Excerpted records:
========================

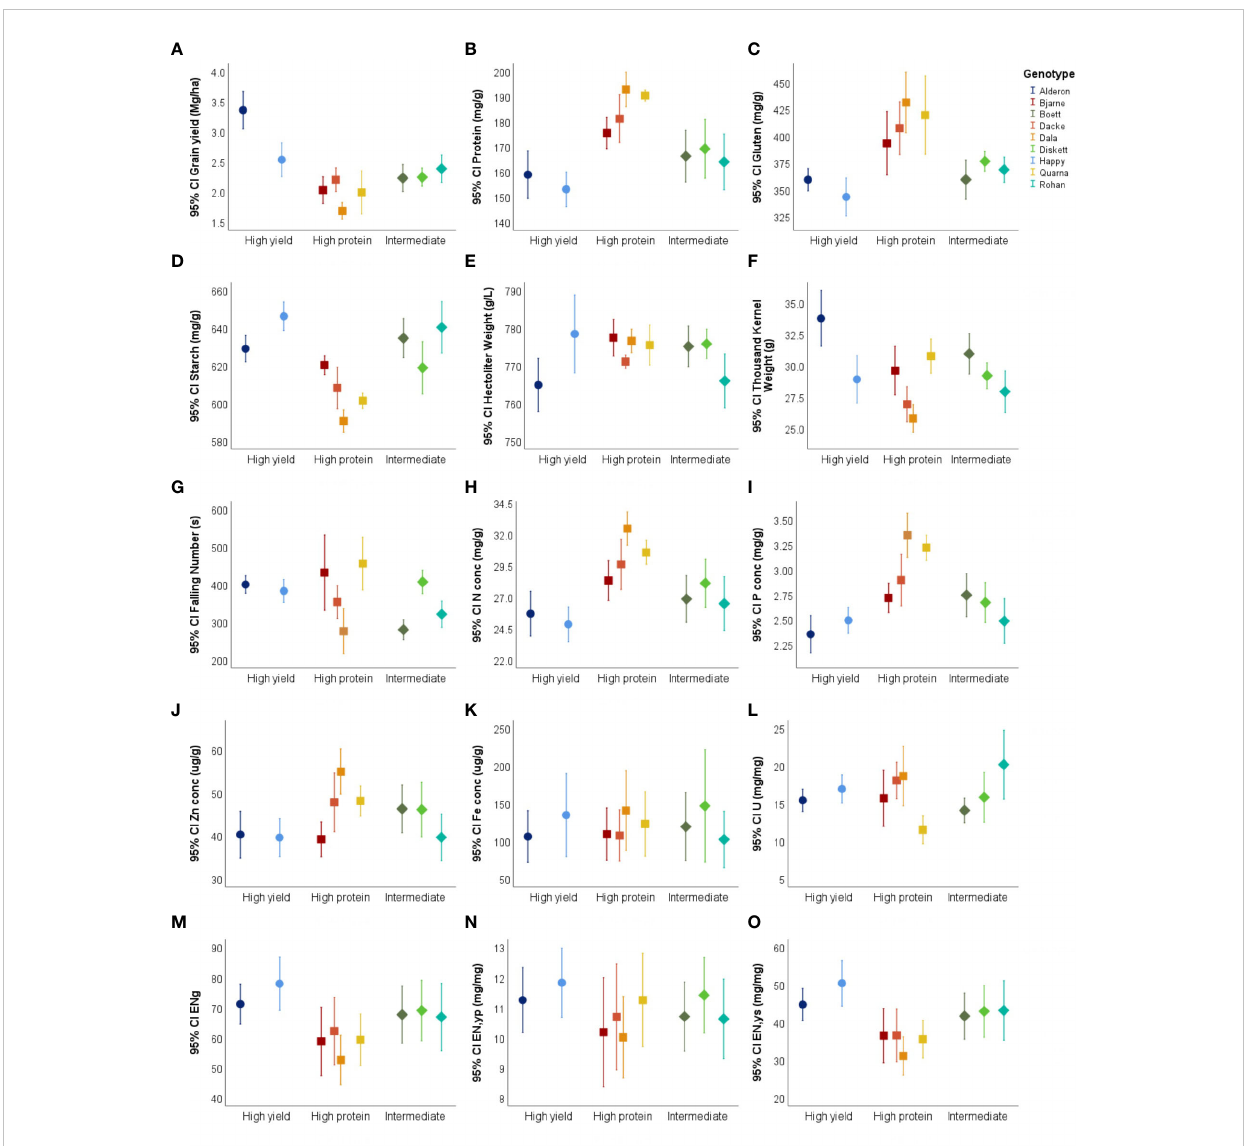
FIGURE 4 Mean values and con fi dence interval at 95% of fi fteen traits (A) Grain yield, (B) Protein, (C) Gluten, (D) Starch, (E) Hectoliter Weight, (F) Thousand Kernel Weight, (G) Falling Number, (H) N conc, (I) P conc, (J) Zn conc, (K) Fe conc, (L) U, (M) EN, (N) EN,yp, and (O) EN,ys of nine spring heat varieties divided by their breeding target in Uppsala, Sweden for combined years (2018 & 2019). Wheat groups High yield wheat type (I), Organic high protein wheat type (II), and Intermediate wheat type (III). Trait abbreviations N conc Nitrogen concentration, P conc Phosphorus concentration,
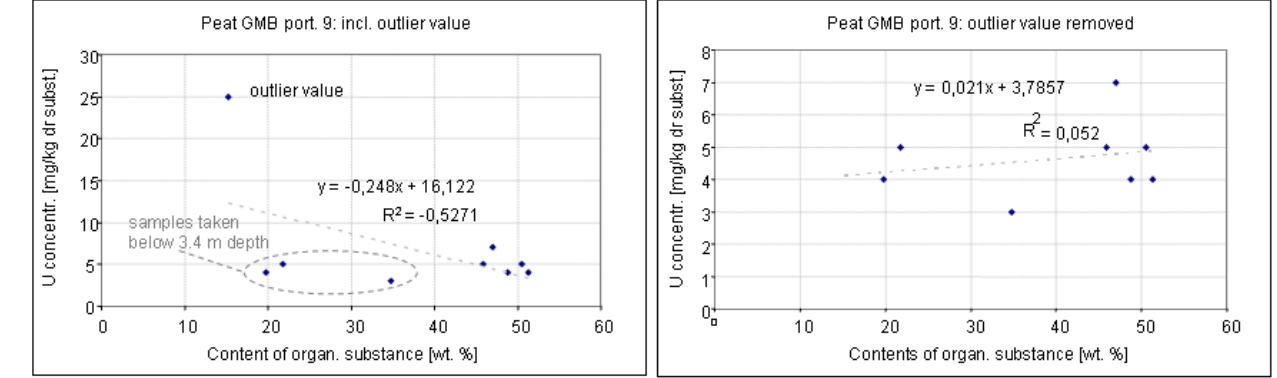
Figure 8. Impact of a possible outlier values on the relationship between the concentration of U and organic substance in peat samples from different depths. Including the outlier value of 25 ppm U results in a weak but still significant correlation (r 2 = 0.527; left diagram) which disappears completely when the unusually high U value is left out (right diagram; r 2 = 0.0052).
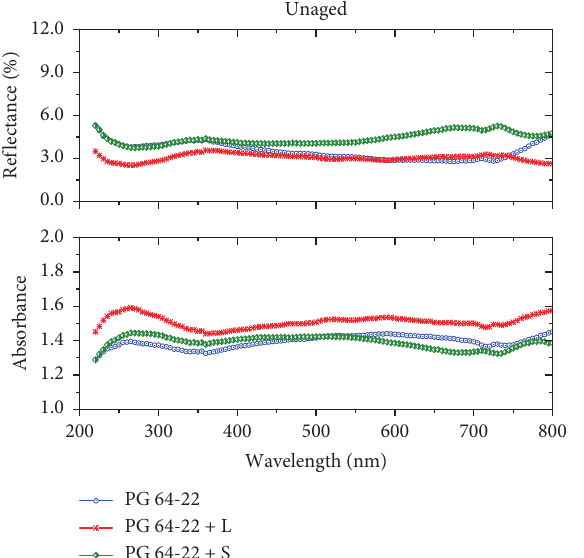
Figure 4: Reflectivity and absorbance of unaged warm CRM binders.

========================

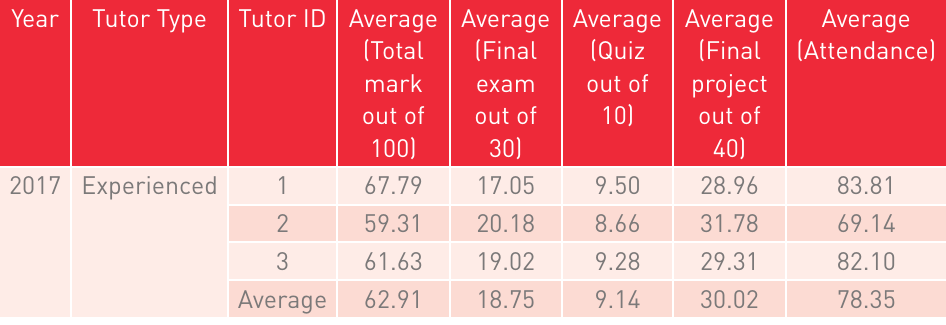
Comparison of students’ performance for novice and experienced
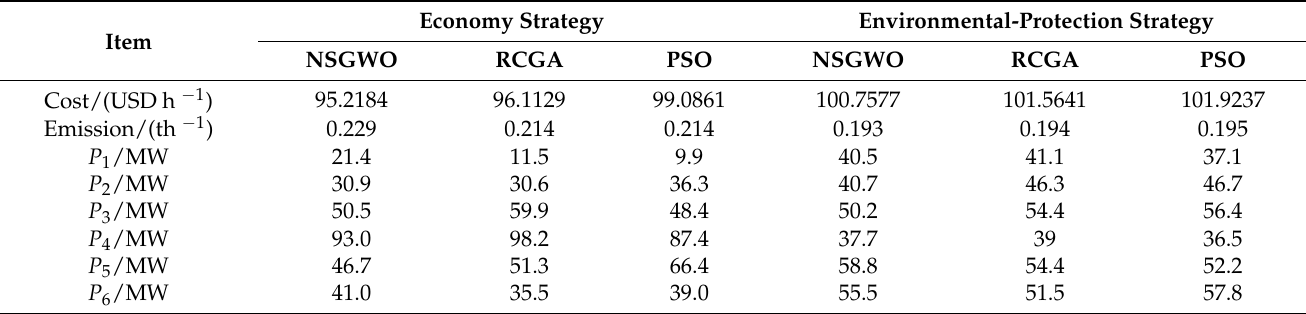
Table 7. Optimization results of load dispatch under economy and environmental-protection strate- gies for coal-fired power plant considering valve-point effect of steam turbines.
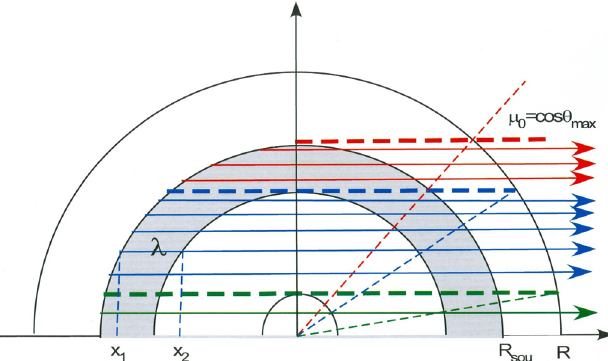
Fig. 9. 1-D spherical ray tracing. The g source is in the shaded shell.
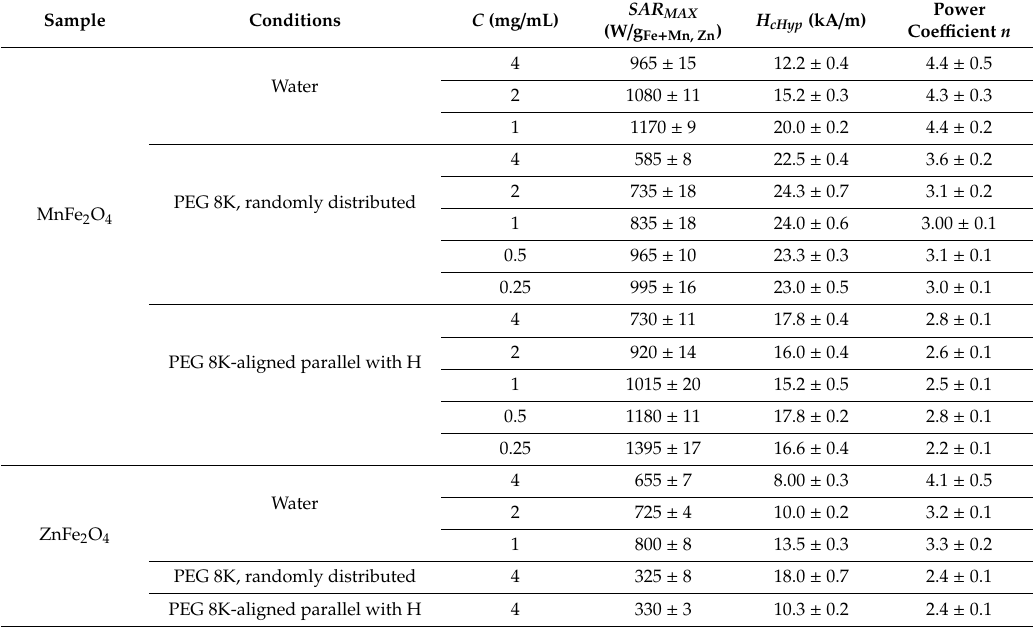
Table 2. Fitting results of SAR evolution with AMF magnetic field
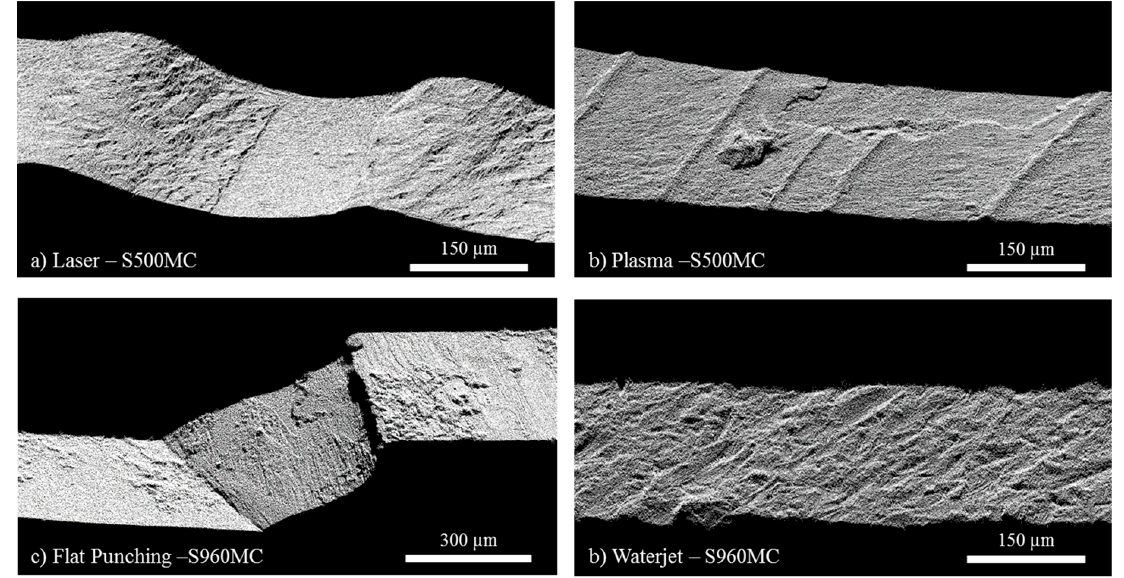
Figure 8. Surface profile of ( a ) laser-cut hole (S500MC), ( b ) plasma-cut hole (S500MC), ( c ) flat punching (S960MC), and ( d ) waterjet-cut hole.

========================

Task description:
Pictures in the entries do not go into the copy. Print only the lines starting at the one containing "FIGURE 4 Mean" and ending at the one containing "Figure 4: Reflectivity", exactly as they appear.

Exercise response:
FIGURE 4 Mean values and con fi dence interval at 95% of fi fteen traits (A) Grain yield, (B) Protein, (C) Gluten, (D) Starch, (E) Hectoliter Weight, (F) Thousand Kernel Weight, (G) Falling Number, (H) N conc, (I) P conc, (J) Zn conc, (K) Fe conc, (L) U, (M) EN, (N) EN,yp, and (O) EN,ys of nine spring heat varieties divided by their breeding target in Uppsala, Sweden for combined years (2018 & 2019). Wheat groups High yield wheat type (I), Organic high protein wheat type (II), and Intermediate wheat type (III). Trait abbreviations N conc Nitrogen concentration, P conc Phosphorus concentration,
Figure 8. Impact of a possible outlier values on the relationship between the concentration of U and organic substance in peat samples from different depths. Including the outlier value of 25 ppm U results in a weak but still significant correlation (r 2 = 0.527; left diagram) which disappears completely when the unusually high U value is left out (right diagram; r 2 = 0.0052).
Figure 4: Reflectivity and absorbance of unaged warm CRM binders.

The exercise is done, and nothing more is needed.